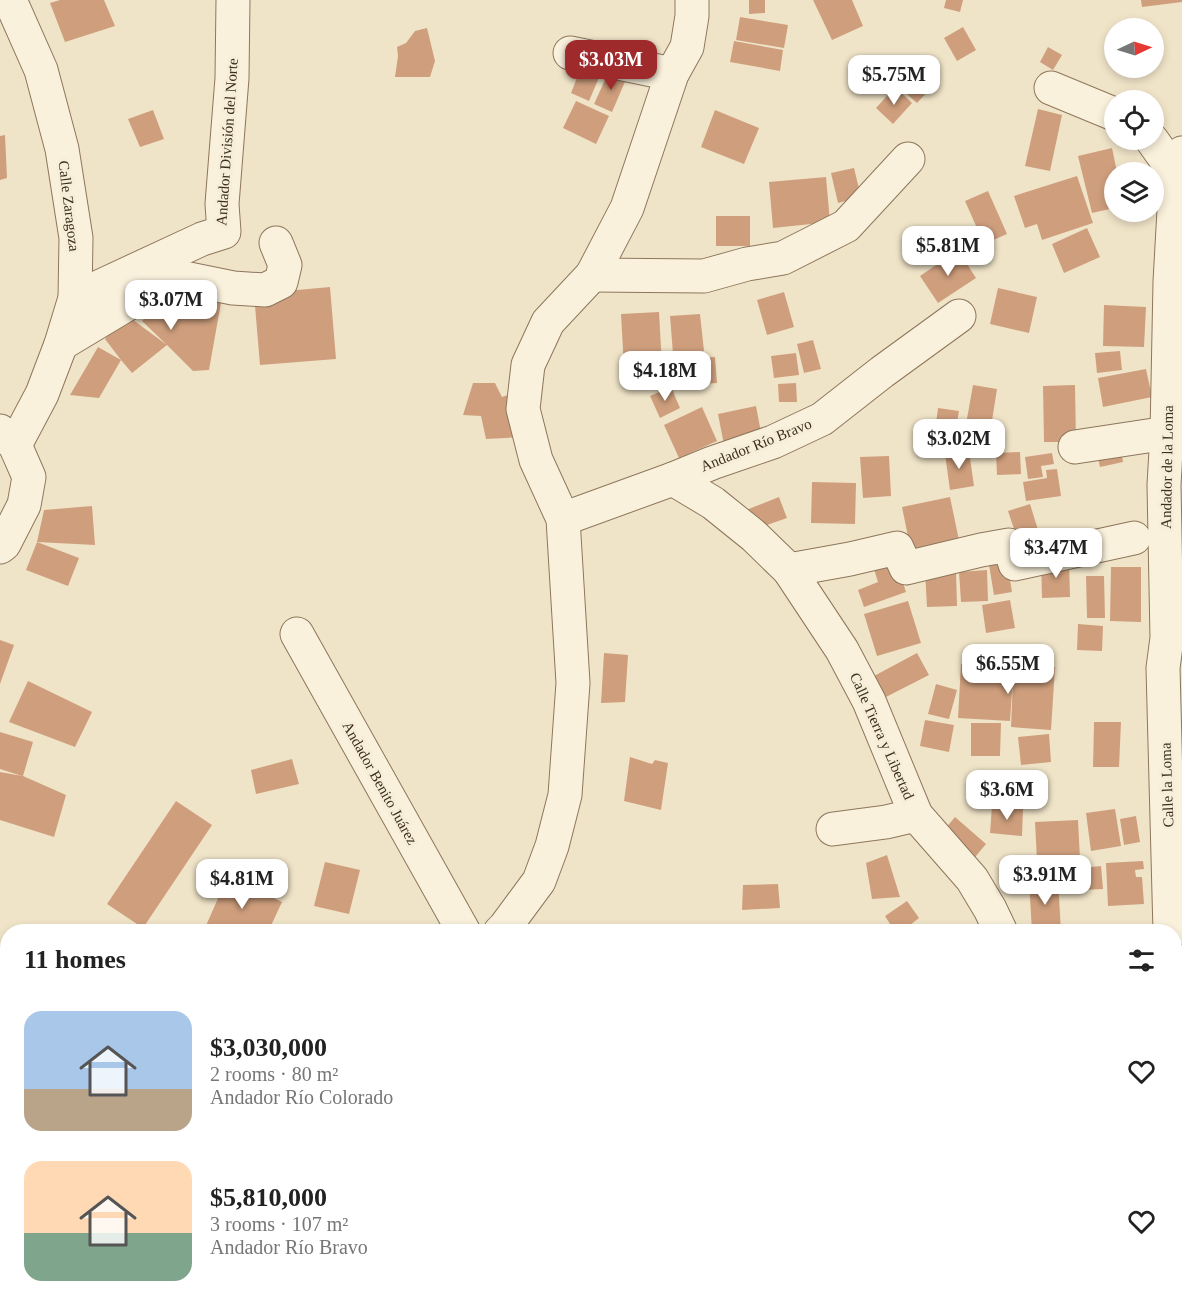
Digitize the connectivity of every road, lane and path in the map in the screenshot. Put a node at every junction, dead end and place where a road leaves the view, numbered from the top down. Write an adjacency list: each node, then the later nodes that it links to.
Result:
1 (10, 0): 13 (street, Calle Zaragoza)
2 (233, 0): 13 (street, Andador División del Norte)
3 (692, 0): 5 (street)
4 (570, 53): 5 (street)
5 (672, 74): 12 (street)
6 (1052, 88): 7 (street)
7 (1104, 110)
8 (1163, 150): 10 (street)
9 (908, 159): 12 (street)
10 (1179, 164): 16 (street, Andador de la Loma)
11 (276, 243): 15 (street)
12 (592, 275): 20 (street)
13 (75, 298): 15 (street, Calle Zaragoza)
14 (959, 316): 19 (street, Andador Río Bravo)
15 (61, 344): 17 (street, Calle Zaragoza)
16 (1167, 433): 18 (street); 25 (street, Andador de la Loma)
17 (8, 438): 22 (street)
18 (1076, 447)
19 (673, 479): 20 (street, Andador Río Bravo); 23 (street, Calle Tierra y Libertad)
20 (563, 519): 30 (street)
21 (1134, 538): 23 (street)
22 (0, 547)
23 (789, 570): 26 (street, Calle Tierra y Libertad)
24 (297, 634): 29 (street, Andador Benito Juárez)
25 (1175, 637): 28 (street, Calle la Loma)
26 (916, 815): 27 (street); 31 (street, Calle Tierra y Libertad)
27 (833, 829)
28 (1175, 862): 32 (street, Calle la Loma)
29 (460, 924)
30 (514, 924)
31 (997, 924)
32 (1171, 924)

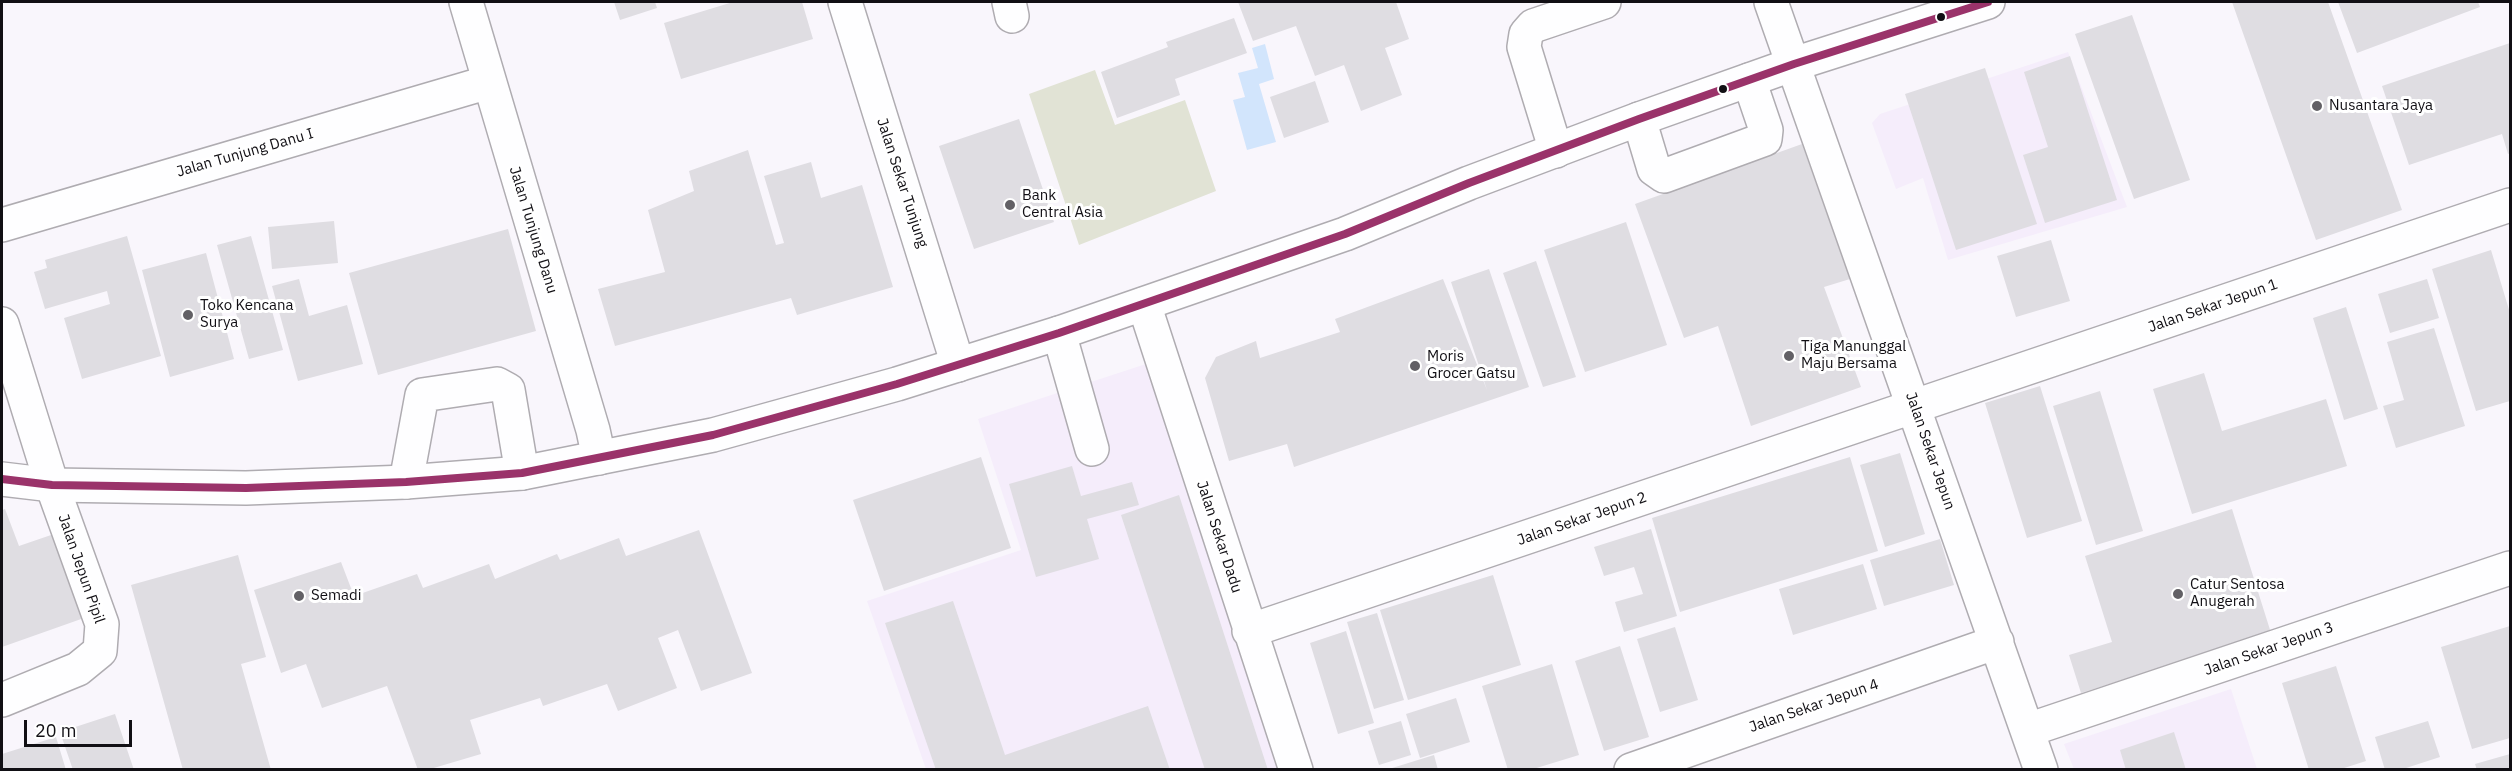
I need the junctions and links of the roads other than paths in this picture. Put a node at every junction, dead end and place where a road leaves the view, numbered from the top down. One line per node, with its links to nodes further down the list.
1 (465, 2): 8 (main road, Jalan Tunjung Danu)
2 (845, 2): 16 (main road, Jalan Sekar Tunjung)
3 (1604, 2): 10 (main road)
4 (1771, 2): 6 (main road, Jalan Sekar Jepun)
5 (1989, 2): 6 (main road)
6 (1794, 64): 7 (main road); 17 (main road, Jalan Sekar Jepun)
7 (1749, 80): 9 (main road); 9 (main road)
8 (489, 82): 12 (main road, Jalan Tunjung Danu I); 19 (main road, Jalan Tunjung Danu)
9 (1639, 119): 10 (main road)
10 (1556, 151): 13 (main road)
11 (2511, 205): 17 (main road, Jalan Sekar Jepun 1)
12 (2, 225)
13 (1144, 304): 15 (main road); 25 (main road, Jalan Sekar Dadu)
14 (2, 324): 23 (main road, Jalan Jepun Pipil)
15 (1059, 333): 16 (main road); 18 (main road)
16 (958, 365): 19 (main road)
17 (1915, 407): 25 (main road, Jalan Sekar Jepun 2); 26 (main road, Jalan Sekar Jepun)
18 (1092, 449)
19 (599, 459): 20 (main road)
20 (522, 473): 22 (main road); 22 (main road)
21 (2, 480): 23 (main road)
22 (406, 482): 23 (main road)
23 (52, 485): 27 (main road, Jalan Jepun Pipil)
24 (2511, 568): 28 (main road, Jalan Sekar Jepun 3)
25 (1249, 631): 29 (main road, Jalan Sekar Dadu)
26 (1997, 642): 28 (main road, Jalan Sekar Jepun); 30 (main road, Jalan Sekar Jepun 4)
27 (2, 700)
28 (2028, 730): 31 (main road, Jalan Sekar Jepun)
29 (1296, 770)
30 (1631, 770)
31 (2041, 770)

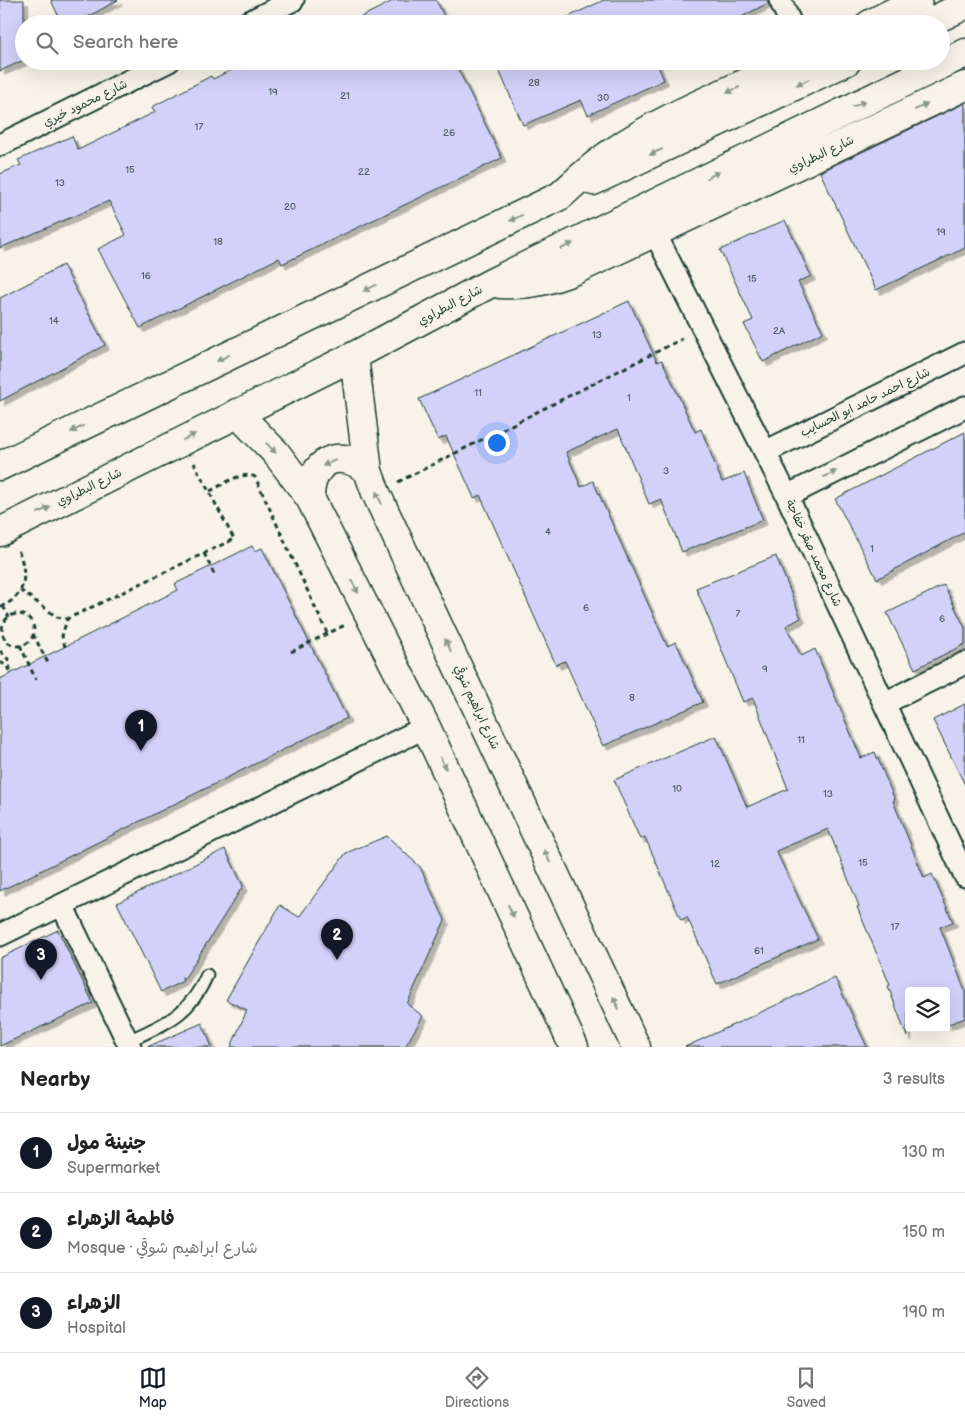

**ABOUT THIS EXERCISE**
Without the pictures, repeat all the records word for word.

**RESPONSE**
Digitize the connectivity of every road, lane and path in the map in the screenshot. Put a node at every junction, dead end and place where a road leaves the view, numbered from the top down. Write an adjacency list: each node, then the later nodes that it links to.
Result:
1 (10, 0): 13 (street, Calle Zaragoza)
2 (233, 0): 13 (street, Andador División del Norte)
3 (692, 0): 5 (street)
4 (570, 53): 5 (street)
5 (672, 74): 12 (street)
6 (1052, 88): 7 (street)
7 (1104, 110)
8 (1163, 150): 10 (street)
9 (908, 159): 12 (street)
10 (1179, 164): 16 (street, Andador de la Loma)
11 (276, 243): 15 (street)
12 (592, 275): 20 (street)
13 (75, 298): 15 (street, Calle Zaragoza)
14 (959, 316): 19 (street, Andador Río Bravo)
15 (61, 344): 17 (street, Calle Zaragoza)
16 (1167, 433): 18 (street); 25 (street, Andador de la Loma)
17 (8, 438): 22 (street)
18 (1076, 447)
19 (673, 479): 20 (street, Andador Río Bravo); 23 (street, Calle Tierra y Libertad)
20 (563, 519): 30 (street)
21 (1134, 538): 23 (street)
22 (0, 547)
23 (789, 570): 26 (street, Calle Tierra y Libertad)
24 (297, 634): 29 (street, Andador Benito Juárez)
25 (1175, 637): 28 (street, Calle la Loma)
26 (916, 815): 27 (street); 31 (street, Calle Tierra y Libertad)
27 (833, 829)
28 (1175, 862): 32 (street, Calle la Loma)
29 (460, 924)
30 (514, 924)
31 (997, 924)
32 (1171, 924)

I need the junctions and links of the roads other than paths in this picture. Put a node at every junction, dead end and place where a road leaves the view, numbered from the top down. One line per node, with its links to nodes further down the list.
1 (465, 2): 8 (main road, Jalan Tunjung Danu)
2 (845, 2): 16 (main road, Jalan Sekar Tunjung)
3 (1604, 2): 10 (main road)
4 (1771, 2): 6 (main road, Jalan Sekar Jepun)
5 (1989, 2): 6 (main road)
6 (1794, 64): 7 (main road); 17 (main road, Jalan Sekar Jepun)
7 (1749, 80): 9 (main road); 9 (main road)
8 (489, 82): 12 (main road, Jalan Tunjung Danu I); 19 (main road, Jalan Tunjung Danu)
9 (1639, 119): 10 (main road)
10 (1556, 151): 13 (main road)
11 (2511, 205): 17 (main road, Jalan Sekar Jepun 1)
12 (2, 225)
13 (1144, 304): 15 (main road); 25 (main road, Jalan Sekar Dadu)
14 (2, 324): 23 (main road, Jalan Jepun Pipil)
15 (1059, 333): 16 (main road); 18 (main road)
16 (958, 365): 19 (main road)
17 (1915, 407): 25 (main road, Jalan Sekar Jepun 2); 26 (main road, Jalan Sekar Jepun)
18 (1092, 449)
19 (599, 459): 20 (main road)
20 (522, 473): 22 (main road); 22 (main road)
21 (2, 480): 23 (main road)
22 (406, 482): 23 (main road)
23 (52, 485): 27 (main road, Jalan Jepun Pipil)
24 (2511, 568): 28 (main road, Jalan Sekar Jepun 3)
25 (1249, 631): 29 (main road, Jalan Sekar Dadu)
26 (1997, 642): 28 (main road, Jalan Sekar Jepun); 30 (main road, Jalan Sekar Jepun 4)
27 (2, 700)
28 (2028, 730): 31 (main road, Jalan Sekar Jepun)
29 (1296, 770)
30 (1631, 770)
31 (2041, 770)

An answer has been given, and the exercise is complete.